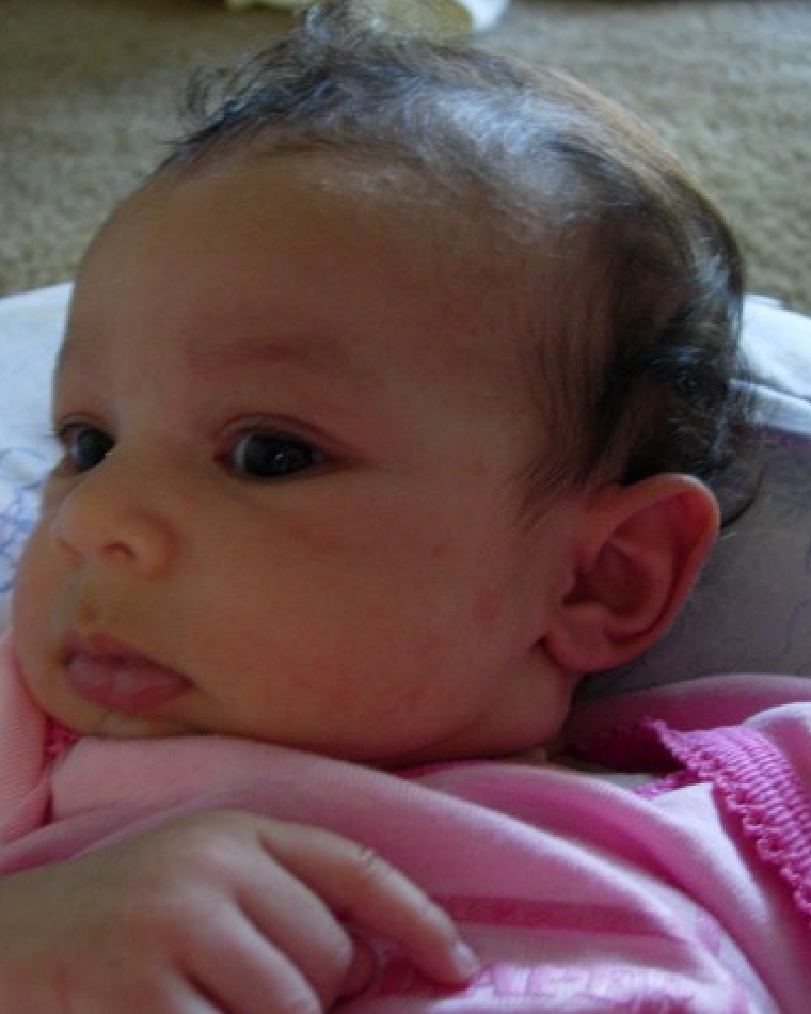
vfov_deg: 37.3
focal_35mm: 50
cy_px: 510
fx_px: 1500
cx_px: 361
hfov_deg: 30.2
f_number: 2.8
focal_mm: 7.8
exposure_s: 1/16
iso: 200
------------------------------------------------
• **What to work on**: Output the listing above in full, exactly. No images.

• **Exercise result**:
vfov_deg: 37.3
focal_35mm: 50
cy_px: 510
fx_px: 1500
cx_px: 361
hfov_deg: 30.2
f_number: 2.8
focal_mm: 7.8
exposure_s: 1/16
iso: 200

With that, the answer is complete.